Le deuxième principe, qui est celui de l’égalité, consiste à traiter tous les raccordements complexes de la même façon. Pour ce faire, Patrick Chaize évoque la mise en place d’une structure nationale – dont l'enveloppe sera fixée au 16 mai lors de l'évènement de printemps de l’Avicca – et sera financée par des investisseurs publics et/ou privés. Bien sûr, des pistes ont déjà été explorées et certains se sont déjà proposés pour ce financement, à l’instar de la Banque des territoires et un opérateur. Enfin, sur la question de la solidarité, il s’agit d’adapter les tarifs sur le marché de gros dans les zones rurales afin de « contribuer à la péréquation et garantir l’équilibre économique des réseaux d’initiative publique ». Philippe Le Grand précise : « On ne peut pas considérer que la vie d’un réseau soit la même en zone rurale ou en zone urbaine. Il y a toujours eu des variations de prix entre ces zones, les coûts ne sont pas les mêmes ». Il ajoute qu’il n’y aura pas d’incidence prévue sur le tarif de détail.

L’avenir c’est la fibre, avec ou sans l’Etat

« C’est un plan qui va réaffecter un impôt démesurément croissant. Aujourd’hui les planètes sont alignées car l’ensemble des acteurs publics et privés y trouvent un intérêt » poursuit Philippe Le Grand. Avec la réussite de ce programme dédié aux infrastructures, les deux associations font également le pari de l’émergence par la suite d’entreprises innovantes qui répondront à d’autres questions sous-jacentes. « Derrière tout cela, il y a un enjeu industriel et une filière qui s’exporte, il y a un savoir-faire français à exporter » ajoute-t-il. « Le Plan France Très Haut Débit a permis à notre pays et aux territoires de faire un grand pas en avant dans la modernisation de notre pays ; maintenant, il faut garantir que ce progrès puisse être accessible à tous, bénéficier à chacun des Français, sur l’ensemble du territoire, de manière durable. La fermeture du réseau historique en cuivre prouve que nous sommes à la croisée des chemins. La transformation de notre pays reste inégale et trop d’actions publiques et privées en matière de numérique se font en ordre dispersé, voire avec des logiques contradictoires. Il est urgent de refonder le système actuel - y compris s’agissant de la fiscalité des télécoms - et définir une feuille de route ambitieuse partagée entre tous les acteurs pour cette décennie » souligne Patrick Chaize.

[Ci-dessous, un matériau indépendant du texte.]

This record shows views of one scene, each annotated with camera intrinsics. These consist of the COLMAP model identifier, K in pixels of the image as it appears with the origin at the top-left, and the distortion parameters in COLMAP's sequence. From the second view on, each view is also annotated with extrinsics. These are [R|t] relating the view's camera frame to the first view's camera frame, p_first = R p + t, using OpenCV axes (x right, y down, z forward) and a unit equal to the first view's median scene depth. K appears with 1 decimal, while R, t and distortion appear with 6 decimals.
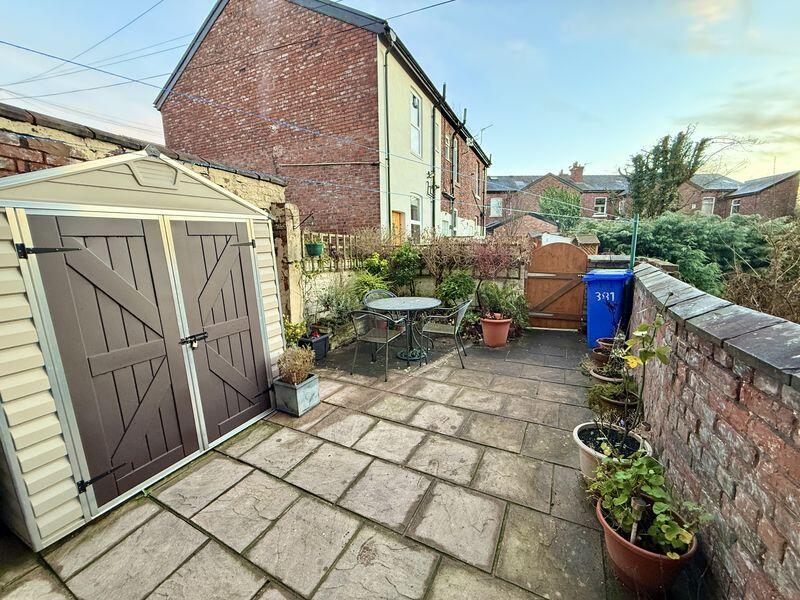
lens RADIAL K [[319.1, 0, 398.0], [0, 319.1, 298.2], [0, 0, 1]] dist [-0.002888, 0.001301]
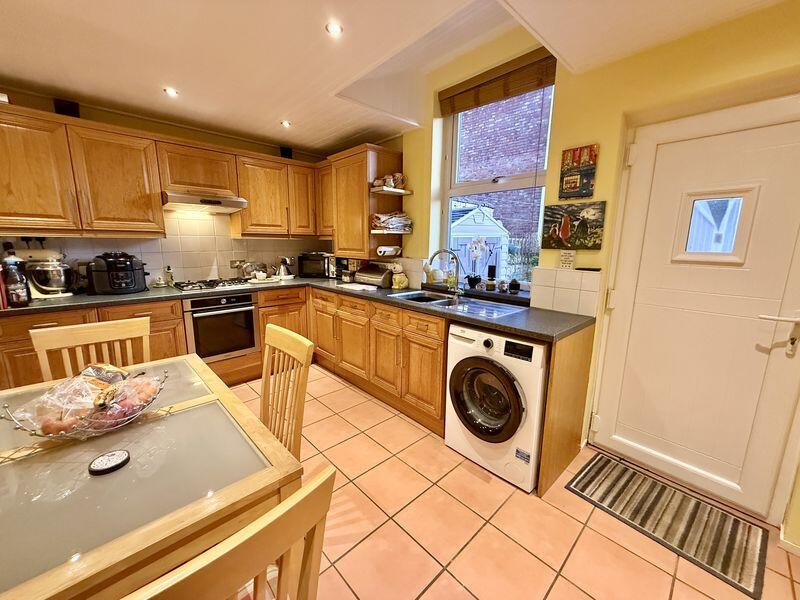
lens RADIAL K [[319.1, 0, 400.0], [0, 319.1, 299.3], [0, 0, 1]] dist [-0.002888, 0.001301]
pose [[0.938364, 0.091529, -0.333311, -0.172488], [-0.083993, 0.995780, 0.036982, 0.059154], [0.335289, -0.006707, 0.942091, -0.495980]]
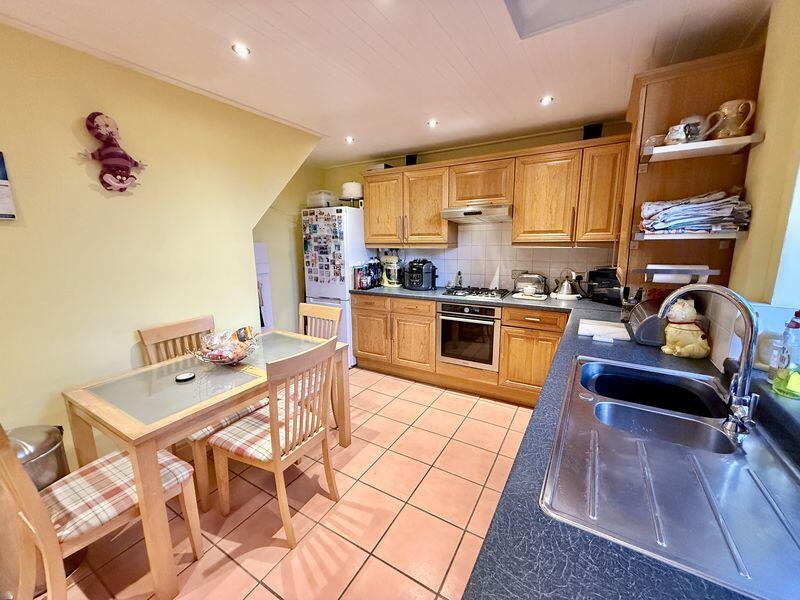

Toutefois, il faudra trouver un levier législatif pour concrétiser ce plan. Pour Patrick Chaize, il ne s’agit pas d’un résultat qu’il présente ici mais bien d'une feuille de route pour des années à venir, et ne s’interdit rien dans les négociations et la liste des problématiques qui seront exposées. « C’est une incitation, une position assez ferme avec la volonté d’engager l’Etat dans cette direction ». Reste donc un obstacle potentiel à la poursuite du projet : « Est-ce que le ministre veut le porter ou pas ? ». Si la réponse est oui, il y aura alors une collaboration pour porter un projet de loi, indique Philippe Le Grand. Si la réponse est non, « on en prendra l’initiative avec une proposition de loi qui émanera du sénateur Chaize ». « On vous le dit, ce deal, c’est un good deal » lance le président de l’Avicca.